--- Instructions for the task ---
Can you copy word for word the part of the letter below that falls between "The writing of" and "CEO won't be.", inclusive?

Segment Start: Text segment

Wednesday, January 27, 2010

Day 27

The post is a reflection of my own opinion and certainly does not represent an official statement on the behalf of my employer.

Dear Mr. President,

As eager as I am to listen to the State of the Union tonight, I can't help but be distracted by the looming rumors of layoffs at my work. Some news sources are reporting that up to 15% of employees will be laid off tomorrow. I'm on vacation this week, and likely won't know if this is true, who will be going, or if this is the end of it, until I return to work on Monday. I'm afraid for my job, I'm afraid for my coworkers' jobs, and I'm angry at our erstwhile CEO who earned millions driving our company to near-bankruptcy and has just left for a higher-paying job with another corporation.

This CEO may have felt he was doing his best to save our company. I don't pretend to know what went through his mind this year. I can say this; while dramatically increasing demands for performance, he cut hours, benefits and eliminated performance-based pay raises for employees. There are hard truths to be faced; some of what he did was necessary. Some employees needed to be pushed to work harder and deliver more concrete results. Some had to be let go. But some of his expectations, some of his decisions and investments were obviously, unforgivably, appallingly unwise. When this man visited my store, he humiliated a coworker of mine in front of other employees and customers. That was not necessary or helpful. The cuts in benefits and payroll may have helped in the short run, but drove away qualified employees and alienated customers. We, the underpaid working class with no safety net and often no insurance, we are the face of this company, the part of it that interacts with customers and the part that represents our brand to the world. How is demoralizing and downsizing us going to help anything?

The writing of this letter was just interrupted by a phone call. It was my coworker and roommate, who is, not for the first time since I've known her, being taken to the ER for an asthma attack. She has no insurance. Would regular preventative care and access to the medications that control asthma help her? I'm not a doctor, but common sense tells me that it would. I'm going to cut this letter short to go meet her, but, if you are reading this, sir, please spend a moment to think of my roommate, a 23-year old woman from Hawaii, who is in the emergency room today because she cannot breathe, and whose first concern now is how she will pay for her prescriptions to keep another attack at bay. I'm asking you to think of her, because I know our CEO won't be.

Segment End: Text segment
Segment Start: Material provided

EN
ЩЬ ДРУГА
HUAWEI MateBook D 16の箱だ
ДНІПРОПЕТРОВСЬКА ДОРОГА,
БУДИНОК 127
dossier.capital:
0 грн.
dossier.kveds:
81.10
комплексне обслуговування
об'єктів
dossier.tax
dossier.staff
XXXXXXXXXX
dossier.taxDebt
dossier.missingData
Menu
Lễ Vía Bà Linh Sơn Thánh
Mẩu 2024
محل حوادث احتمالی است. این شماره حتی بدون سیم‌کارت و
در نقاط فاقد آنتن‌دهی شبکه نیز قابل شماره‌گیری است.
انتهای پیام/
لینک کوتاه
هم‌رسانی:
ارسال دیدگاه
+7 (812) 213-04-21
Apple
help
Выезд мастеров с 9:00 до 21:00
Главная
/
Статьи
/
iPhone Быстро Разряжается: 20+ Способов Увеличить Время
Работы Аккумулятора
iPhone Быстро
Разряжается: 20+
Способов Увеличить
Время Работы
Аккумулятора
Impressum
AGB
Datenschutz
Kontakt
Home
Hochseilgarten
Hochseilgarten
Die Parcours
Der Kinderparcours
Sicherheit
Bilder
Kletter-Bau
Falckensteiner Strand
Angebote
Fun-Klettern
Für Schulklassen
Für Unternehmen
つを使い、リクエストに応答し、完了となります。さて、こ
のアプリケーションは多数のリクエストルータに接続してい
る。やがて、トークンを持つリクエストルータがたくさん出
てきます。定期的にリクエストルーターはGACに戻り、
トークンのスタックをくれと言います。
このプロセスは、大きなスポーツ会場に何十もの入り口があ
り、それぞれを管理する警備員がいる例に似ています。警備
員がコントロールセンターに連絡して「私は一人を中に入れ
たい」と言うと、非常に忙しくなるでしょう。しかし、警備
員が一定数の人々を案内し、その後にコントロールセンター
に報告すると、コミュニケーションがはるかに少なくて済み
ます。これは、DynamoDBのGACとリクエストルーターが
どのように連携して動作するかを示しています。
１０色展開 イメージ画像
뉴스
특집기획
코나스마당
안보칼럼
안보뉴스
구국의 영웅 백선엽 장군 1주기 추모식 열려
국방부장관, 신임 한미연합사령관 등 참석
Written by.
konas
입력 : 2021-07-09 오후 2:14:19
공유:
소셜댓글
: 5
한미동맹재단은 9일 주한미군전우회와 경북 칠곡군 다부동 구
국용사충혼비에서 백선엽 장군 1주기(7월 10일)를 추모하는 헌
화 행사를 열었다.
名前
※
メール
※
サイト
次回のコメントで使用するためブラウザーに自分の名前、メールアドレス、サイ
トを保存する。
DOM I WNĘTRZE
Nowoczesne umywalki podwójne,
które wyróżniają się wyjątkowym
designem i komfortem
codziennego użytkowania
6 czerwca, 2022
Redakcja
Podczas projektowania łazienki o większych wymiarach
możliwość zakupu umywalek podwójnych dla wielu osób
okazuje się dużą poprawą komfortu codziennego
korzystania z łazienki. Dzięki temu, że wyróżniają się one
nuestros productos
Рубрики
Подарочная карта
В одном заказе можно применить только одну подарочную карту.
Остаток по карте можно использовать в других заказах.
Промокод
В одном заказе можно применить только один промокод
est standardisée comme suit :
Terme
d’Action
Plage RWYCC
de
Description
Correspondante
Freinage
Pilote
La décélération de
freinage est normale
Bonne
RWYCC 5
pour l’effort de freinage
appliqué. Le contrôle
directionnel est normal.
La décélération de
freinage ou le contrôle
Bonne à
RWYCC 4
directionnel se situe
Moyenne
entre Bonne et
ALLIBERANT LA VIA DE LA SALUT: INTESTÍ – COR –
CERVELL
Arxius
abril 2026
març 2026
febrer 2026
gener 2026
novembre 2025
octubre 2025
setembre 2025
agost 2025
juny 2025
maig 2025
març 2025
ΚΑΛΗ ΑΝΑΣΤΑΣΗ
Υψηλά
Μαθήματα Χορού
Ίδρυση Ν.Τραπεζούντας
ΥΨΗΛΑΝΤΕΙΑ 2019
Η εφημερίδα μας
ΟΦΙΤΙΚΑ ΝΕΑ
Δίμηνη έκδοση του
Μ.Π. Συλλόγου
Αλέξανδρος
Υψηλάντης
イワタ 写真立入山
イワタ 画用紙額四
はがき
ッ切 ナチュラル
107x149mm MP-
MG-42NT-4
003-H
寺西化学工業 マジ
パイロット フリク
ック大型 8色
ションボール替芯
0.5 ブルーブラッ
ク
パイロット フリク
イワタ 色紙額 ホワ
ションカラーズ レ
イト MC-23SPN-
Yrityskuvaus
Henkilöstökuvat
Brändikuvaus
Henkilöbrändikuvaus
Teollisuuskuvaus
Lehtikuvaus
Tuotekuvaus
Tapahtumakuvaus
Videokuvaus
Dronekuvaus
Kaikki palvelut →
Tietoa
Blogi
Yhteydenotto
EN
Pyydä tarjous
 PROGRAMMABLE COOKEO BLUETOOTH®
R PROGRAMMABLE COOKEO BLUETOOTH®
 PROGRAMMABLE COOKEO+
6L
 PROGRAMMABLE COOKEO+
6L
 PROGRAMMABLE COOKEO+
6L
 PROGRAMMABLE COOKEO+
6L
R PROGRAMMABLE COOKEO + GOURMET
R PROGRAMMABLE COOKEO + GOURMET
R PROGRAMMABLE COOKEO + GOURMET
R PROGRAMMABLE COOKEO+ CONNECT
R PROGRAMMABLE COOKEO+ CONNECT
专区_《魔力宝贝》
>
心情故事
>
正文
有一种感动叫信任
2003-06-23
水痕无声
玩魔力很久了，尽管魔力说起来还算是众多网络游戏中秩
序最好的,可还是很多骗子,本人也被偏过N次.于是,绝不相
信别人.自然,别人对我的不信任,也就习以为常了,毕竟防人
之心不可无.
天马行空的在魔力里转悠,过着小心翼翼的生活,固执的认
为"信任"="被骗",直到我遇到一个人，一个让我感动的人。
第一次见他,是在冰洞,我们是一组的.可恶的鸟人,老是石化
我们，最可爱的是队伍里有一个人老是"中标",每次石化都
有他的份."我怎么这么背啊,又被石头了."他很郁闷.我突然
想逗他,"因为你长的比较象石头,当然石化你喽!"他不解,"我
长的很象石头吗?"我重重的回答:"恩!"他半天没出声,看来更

Segment End: Material provided

--- Answer to this task ---
The writing of this letter was just interrupted by a phone call. It was my coworker and roommate, who is, not for the first time since I've known her, being taken to the ER for an asthma attack. She has no insurance. Would regular preventative care and access to the medications that control asthma help her? I'm not a doctor, but common sense tells me that it would. I'm going to cut this letter short to go meet her, but, if you are reading this, sir, please spend a moment to think of my roommate, a 23-year old woman from Hawaii, who is in the emergency room today because she cannot breathe, and whose first concern now is how she will pay for her prescriptions to keep another attack at bay. I'm asking you to think of her, because I know our CEO won't be.